### Problem to solve
Set down all of the entries word for word, omitting the images they contain.
------------
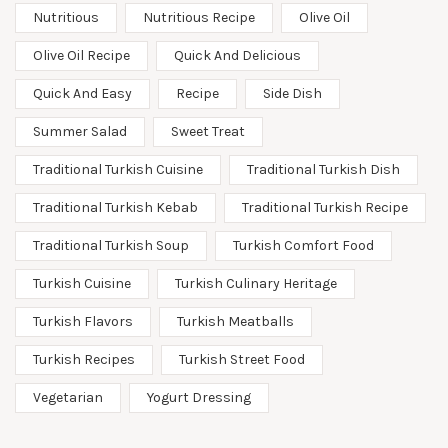
Nutritious
Nutritious Recipe
Olive Oil
Olive Oil Recipe
Quick And Delicious
Quick And Easy
Recipe
Side Dish
Summer Salad
Sweet Treat
Traditional Turkish Cuisine
Traditional Turkish Dish
Traditional Turkish Kebab
Traditional Turkish Recipe
Traditional Turkish Soup
Turkish Comfort Food
Turkish Cuisine
Turkish Culinary Heritage
Turkish Flavors
Turkish Meatballs
Turkish Recipes
Turkish Street Food
Vegetarian
Yogurt Dressing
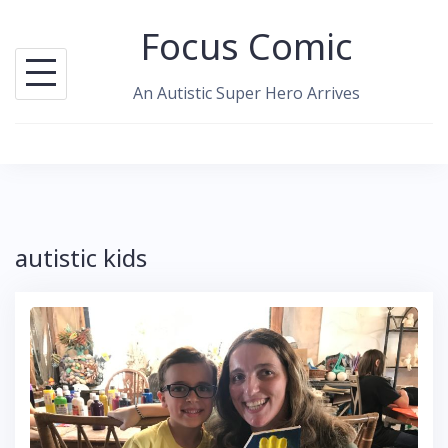
Skip
Focus Comic
to
content
An Autistic Super Hero Arrives
autistic kids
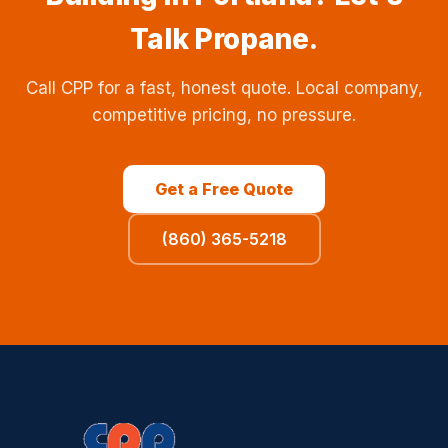
Talk Propane.
Call CPP for a fast, honest quote. Local company,
competitive pricing, no pressure.
Get a Free Quote
(860) 365-5218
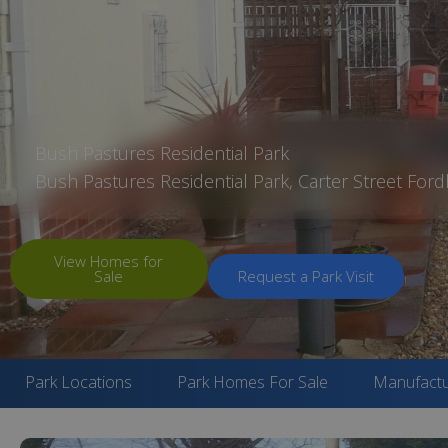
Bush Pastures Residential Park
Bush Pastures Residential Park, Carter Street Fo
View Homes for
Sale
Request a Park Visit
Park Locations
Park Homes For Sale
Manufactu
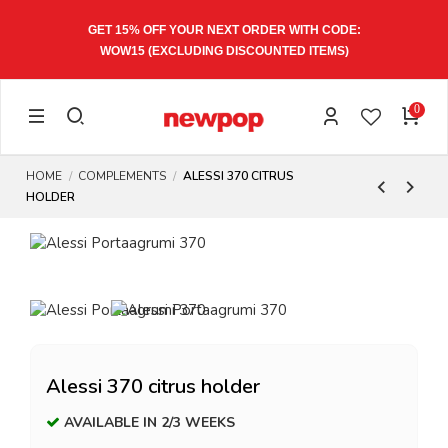
GET 15% OFF YOUR NEXT ORDER WITH CODE:
WOW15
(EXCLUDING DISCOUNTED ITEMS)
0
HOME
COMPLEMENTS
ALESSI 370 CITRUS
HOLDER
Alessi 370 citrus holder
AVAILABLE IN 2/3 WEEKS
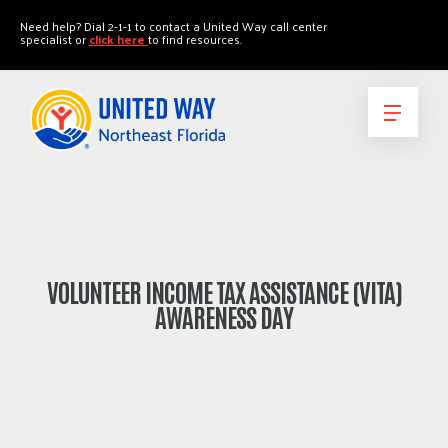
"
"
Need help? Dial 2-1-1 to contact a United Way call center
specialist or
click here
to find resources.
VOLUNTEER INCOME TAX ASSISTANCE (VITA)
AWARENESS DAY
------------
### Problem solution
Nutritious
Nutritious Recipe
Olive Oil
Olive Oil Recipe
Quick And Delicious
Quick And Easy
Recipe
Side Dish
Summer Salad
Sweet Treat
Traditional Turkish Cuisine
Traditional Turkish Dish
Traditional Turkish Kebab
Traditional Turkish Recipe
Traditional Turkish Soup
Turkish Comfort Food
Turkish Cuisine
Turkish Culinary Heritage
Turkish Flavors
Turkish Meatballs
Turkish Recipes
Turkish Street Food
Vegetarian
Yogurt Dressing
Skip
Focus Comic
to
content
An Autistic Super Hero Arrives
autistic kids
Talk Propane.
Call CPP for a fast, honest quote. Local company,
competitive pricing, no pressure.
Get a Free Quote
(860) 365-5218
Bush Pastures Residential Park
Bush Pastures Residential Park, Carter Street Fo
View Homes for
Sale
Request a Park Visit
Park Locations
Park Homes For Sale
Manufactu
GET 15% OFF YOUR NEXT ORDER WITH CODE:
WOW15
(EXCLUDING DISCOUNTED ITEMS)
0
HOME
COMPLEMENTS
ALESSI 370 CITRUS
HOLDER
Alessi 370 citrus holder
AVAILABLE IN 2/3 WEEKS
"
"
Need help? Dial 2-1-1 to contact a United Way call center
specialist or
click here
to find resources.
VOLUNTEER INCOME TAX ASSISTANCE (VITA)
AWARENESS DAY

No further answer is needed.